[[ Data for this exercise, beginning ]]
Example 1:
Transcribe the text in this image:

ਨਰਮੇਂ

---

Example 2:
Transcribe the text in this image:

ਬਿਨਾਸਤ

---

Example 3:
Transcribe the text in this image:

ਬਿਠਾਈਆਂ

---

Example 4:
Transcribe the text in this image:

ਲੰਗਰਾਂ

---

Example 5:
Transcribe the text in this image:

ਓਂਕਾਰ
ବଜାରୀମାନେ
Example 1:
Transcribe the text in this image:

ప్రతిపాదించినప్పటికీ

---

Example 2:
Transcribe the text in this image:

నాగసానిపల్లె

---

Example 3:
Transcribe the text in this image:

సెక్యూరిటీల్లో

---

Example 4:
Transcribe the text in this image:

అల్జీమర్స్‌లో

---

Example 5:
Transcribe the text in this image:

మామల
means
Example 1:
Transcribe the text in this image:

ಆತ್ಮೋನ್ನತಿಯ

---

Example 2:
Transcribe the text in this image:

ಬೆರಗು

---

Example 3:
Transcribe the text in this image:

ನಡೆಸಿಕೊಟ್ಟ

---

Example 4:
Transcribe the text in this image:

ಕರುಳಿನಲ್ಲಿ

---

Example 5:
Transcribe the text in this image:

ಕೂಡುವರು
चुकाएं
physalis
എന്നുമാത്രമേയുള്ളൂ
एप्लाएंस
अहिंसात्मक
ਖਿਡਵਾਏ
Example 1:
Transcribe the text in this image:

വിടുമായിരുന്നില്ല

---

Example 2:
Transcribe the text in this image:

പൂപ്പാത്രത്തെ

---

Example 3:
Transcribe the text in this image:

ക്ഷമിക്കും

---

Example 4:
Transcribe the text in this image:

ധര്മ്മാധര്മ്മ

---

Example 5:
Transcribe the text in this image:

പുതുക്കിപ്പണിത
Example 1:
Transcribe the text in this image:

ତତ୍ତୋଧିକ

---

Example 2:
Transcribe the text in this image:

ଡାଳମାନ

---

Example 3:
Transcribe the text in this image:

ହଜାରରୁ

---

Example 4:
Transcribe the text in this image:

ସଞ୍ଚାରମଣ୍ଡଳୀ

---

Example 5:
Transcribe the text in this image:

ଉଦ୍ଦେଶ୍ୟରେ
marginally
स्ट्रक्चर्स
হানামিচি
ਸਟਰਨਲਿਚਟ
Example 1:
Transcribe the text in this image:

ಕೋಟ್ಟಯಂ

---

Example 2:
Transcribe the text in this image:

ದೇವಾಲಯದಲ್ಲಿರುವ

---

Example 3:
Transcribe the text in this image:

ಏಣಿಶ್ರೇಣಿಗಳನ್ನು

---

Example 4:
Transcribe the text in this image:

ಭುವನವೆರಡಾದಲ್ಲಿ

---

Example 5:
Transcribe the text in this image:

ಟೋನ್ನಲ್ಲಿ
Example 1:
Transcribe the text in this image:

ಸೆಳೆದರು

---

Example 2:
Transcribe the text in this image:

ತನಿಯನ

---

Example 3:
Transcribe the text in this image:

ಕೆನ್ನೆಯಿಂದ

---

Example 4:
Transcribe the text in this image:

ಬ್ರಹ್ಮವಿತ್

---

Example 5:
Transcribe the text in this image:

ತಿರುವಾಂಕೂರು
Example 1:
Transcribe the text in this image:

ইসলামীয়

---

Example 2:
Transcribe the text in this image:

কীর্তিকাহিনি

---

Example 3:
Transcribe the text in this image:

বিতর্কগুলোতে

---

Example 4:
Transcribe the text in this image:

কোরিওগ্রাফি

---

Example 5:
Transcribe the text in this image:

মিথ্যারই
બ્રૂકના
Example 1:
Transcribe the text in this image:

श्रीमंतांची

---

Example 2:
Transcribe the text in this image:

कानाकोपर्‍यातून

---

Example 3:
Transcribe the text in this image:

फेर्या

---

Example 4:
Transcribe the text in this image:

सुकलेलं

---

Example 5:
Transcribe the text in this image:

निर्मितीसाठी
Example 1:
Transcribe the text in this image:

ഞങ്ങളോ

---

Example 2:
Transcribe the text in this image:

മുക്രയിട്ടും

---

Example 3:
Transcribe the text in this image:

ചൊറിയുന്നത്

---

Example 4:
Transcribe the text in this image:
[[ Data for this exercise, end ]]
### Goal of the exercise
Write out all of the records word for word.

### Reply to the task
Example 1:
Transcribe the text in this image:

ਨਰਮੇਂ

---

Example 2:
Transcribe the text in this image:

ਬਿਨਾਸਤ

---

Example 3:
Transcribe the text in this image:

ਬਿਠਾਈਆਂ

---

Example 4:
Transcribe the text in this image:

ਲੰਗਰਾਂ

---

Example 5:
Transcribe the text in this image:

ਓਂਕਾਰ
ବଜାରୀମାନେ
Example 1:
Transcribe the text in this image:

ప్రతిపాదించినప్పటికీ

---

Example 2:
Transcribe the text in this image:

నాగసానిపల్లె

---

Example 3:
Transcribe the text in this image:

సెక్యూరిటీల్లో

---

Example 4:
Transcribe the text in this image:

అల్జీమర్స్‌లో

---

Example 5:
Transcribe the text in this image:

మామల
means
Example 1:
Transcribe the text in this image:

ಆತ್ಮೋನ್ನತಿಯ

---

Example 2:
Transcribe the text in this image:

ಬೆರಗು

---

Example 3:
Transcribe the text in this image:

ನಡೆಸಿಕೊಟ್ಟ

---

Example 4:
Transcribe the text in this image:

ಕರುಳಿನಲ್ಲಿ

---

Example 5:
Transcribe the text in this image:

ಕೂಡುವರು
चुकाएं
physalis
എന്നുമാത്രമേയുള്ളൂ
एप्लाएंस
अहिंसात्मक
ਖਿਡਵਾਏ
Example 1:
Transcribe the text in this image:

വിടുമായിരുന്നില്ല

---

Example 2:
Transcribe the text in this image:

പൂപ്പാത്രത്തെ

---

Example 3:
Transcribe the text in this image:

ക്ഷമിക്കും

---

Example 4:
Transcribe the text in this image:

ധര്മ്മാധര്മ്മ

---

Example 5:
Transcribe the text in this image:

പുതുക്കിപ്പണിത
Example 1:
Transcribe the text in this image:

ତତ୍ତୋଧିକ

---

Example 2:
Transcribe the text in this image:

ଡାଳମାନ

---

Example 3:
Transcribe the text in this image:

ହଜାରରୁ

---

Example 4:
Transcribe the text in this image:

ସଞ୍ଚାରମଣ୍ଡଳୀ

---

Example 5:
Transcribe the text in this image:

ଉଦ୍ଦେଶ୍ୟରେ
marginally
स्ट्रक्चर्स
হানামিচি
ਸਟਰਨਲਿਚਟ
Example 1:
Transcribe the text in this image:

ಕೋಟ್ಟಯಂ

---

Example 2:
Transcribe the text in this image:

ದೇವಾಲಯದಲ್ಲಿರುವ

---

Example 3:
Transcribe the text in this image:

ಏಣಿಶ್ರೇಣಿಗಳನ್ನು

---

Example 4:
Transcribe the text in this image:

ಭುವನವೆರಡಾದಲ್ಲಿ

---

Example 5:
Transcribe the text in this image:

ಟೋನ್ನಲ್ಲಿ
Example 1:
Transcribe the text in this image:

ಸೆಳೆದರು

---

Example 2:
Transcribe the text in this image:

ತನಿಯನ

---

Example 3:
Transcribe the text in this image:

ಕೆನ್ನೆಯಿಂದ

---

Example 4:
Transcribe the text in this image:

ಬ್ರಹ್ಮವಿತ್

---

Example 5:
Transcribe the text in this image:

ತಿರುವಾಂಕೂರು
Example 1:
Transcribe the text in this image:

ইসলামীয়

---

Example 2:
Transcribe the text in this image:

কীর্তিকাহিনি

---

Example 3:
Transcribe the text in this image:

বিতর্কগুলোতে

---

Example 4:
Transcribe the text in this image:

কোরিওগ্রাফি

---

Example 5:
Transcribe the text in this image:

মিথ্যারই
બ્રૂકના
Example 1:
Transcribe the text in this image:

श्रीमंतांची

---

Example 2:
Transcribe the text in this image:

कानाकोपर्‍यातून

---

Example 3:
Transcribe the text in this image:

फेर्या

---

Example 4:
Transcribe the text in this image:

सुकलेलं

---

Example 5:
Transcribe the text in this image:

निर्मितीसाठी
Example 1:
Transcribe the text in this image:

ഞങ്ങളോ

---

Example 2:
Transcribe the text in this image:

മുക്രയിട്ടും

---

Example 3:
Transcribe the text in this image:

ചൊറിയുന്നത്

---

Example 4:
Transcribe the text in this image:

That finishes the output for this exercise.